Ed Miliband is under pressure to rule out a future coalition with the Liberal Democrats, after Labour's biggest union backer urged him to promise to govern alone.

Senior Labour figures have held private discussions with the Lib Dems in recent months as relations between the two parties have thawed.

However, the general secretary of Unite, Len McCluskey last night warned that voters would punish Labour if they fail to make their differences with the Lib Dems clear.

"Labour, I hope, win the next election outright, but if they are the biggest party then my view is Ed should have the courage of his convictions and govern on a minority government," he told Newsnight.

"I think that one of the things that people are looking for is something different and I’m afraid that the reason why politicians are not particularly popular at the moment is that people don’t see any differences, so I think they’re looking for people who have courage of their convictions."

Labour activists have been angered by talk of a future coalition with the Lib Dems and Miliband could struggle to gain the support of his MPs for a coalition if he fails to win a majority in 2015.

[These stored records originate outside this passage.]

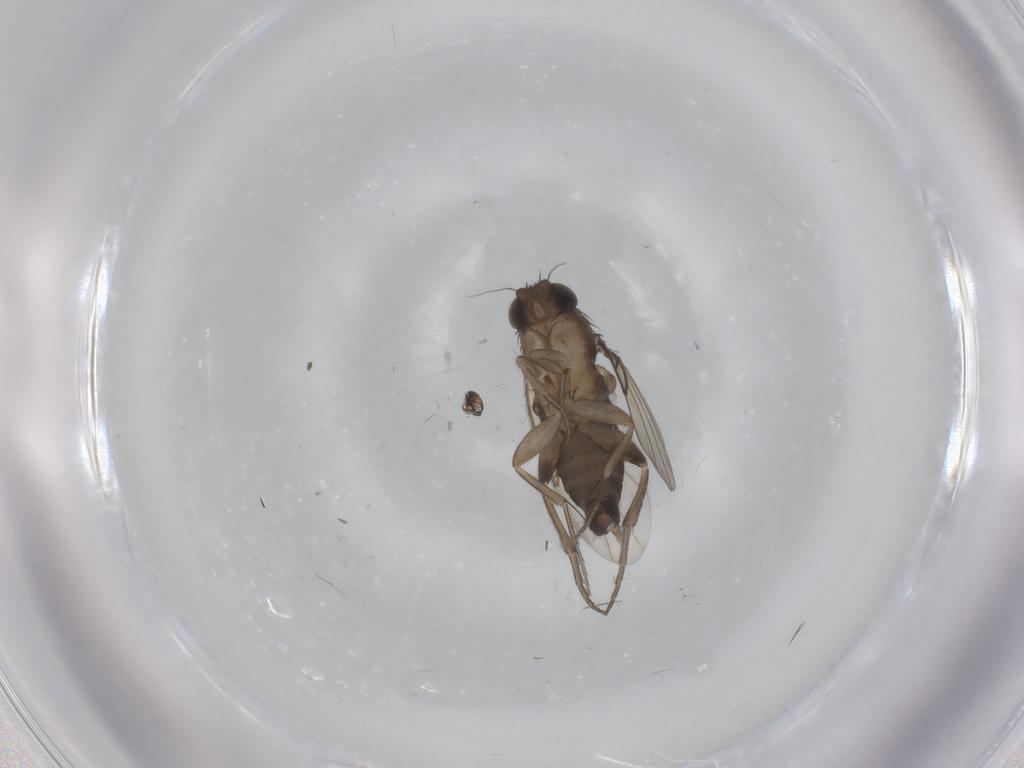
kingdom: Animalia
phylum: Arthropoda
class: Insecta
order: Diptera
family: Phoridae
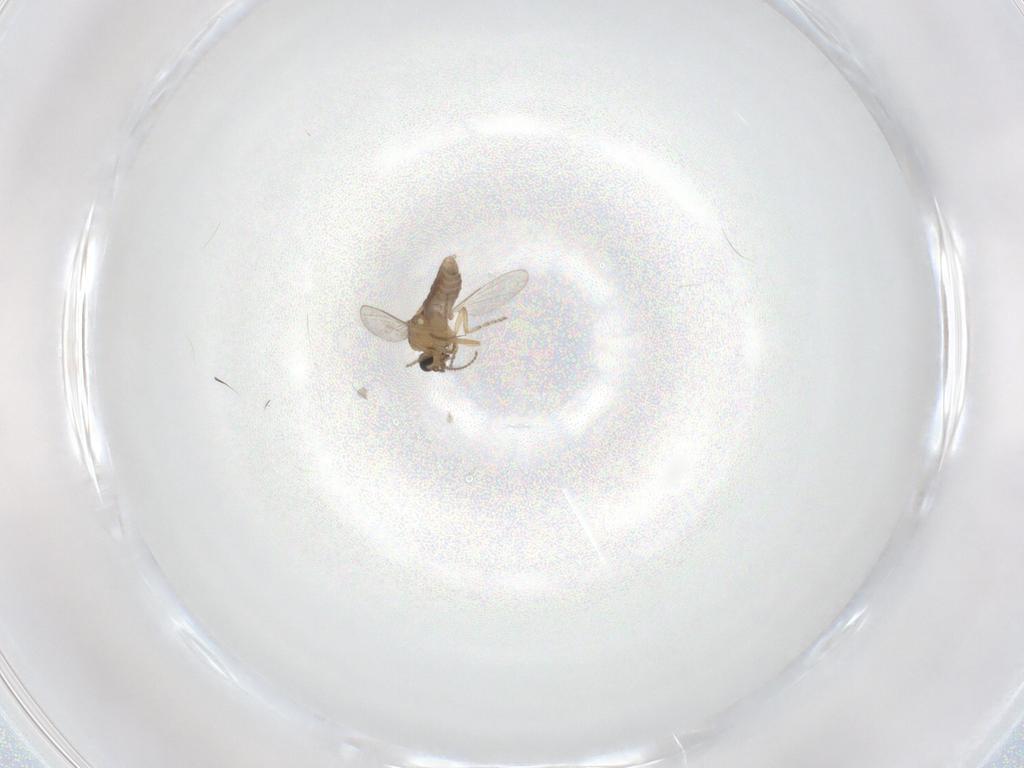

McCluskey's intervention follows briefings from the Conservatives that David Cameron will rule out going into coalition after the next general election.

However, reports that a no-coalition promise would be contained in the Conservatives' 2015 manifesto were denied last night.

"We're going all out for victory – you won’t find the PM saying anything else. Our manifesto is about policy. Between now and the election, we’re not going to talk about any outcome other than victory," a Downing Street spokesperson said.

The briefings do not appear to have placated Tory backbenchers, many of whom still believe Cameron would privately prefer to stay in coalition with the Lib Dems.

One senior backbencher told the Independent: “This is a pathetic and transparent attempt to reassure the Tory right and pretend that Cameron is ‘one of us’ after all. It won’t convince anyone.

"We know he would rather be in coalition with the Lib Dems than the Tory right. The difficulties we would cause him would make his troubles with the Lib Dems look like the teddy bears’ picnic.”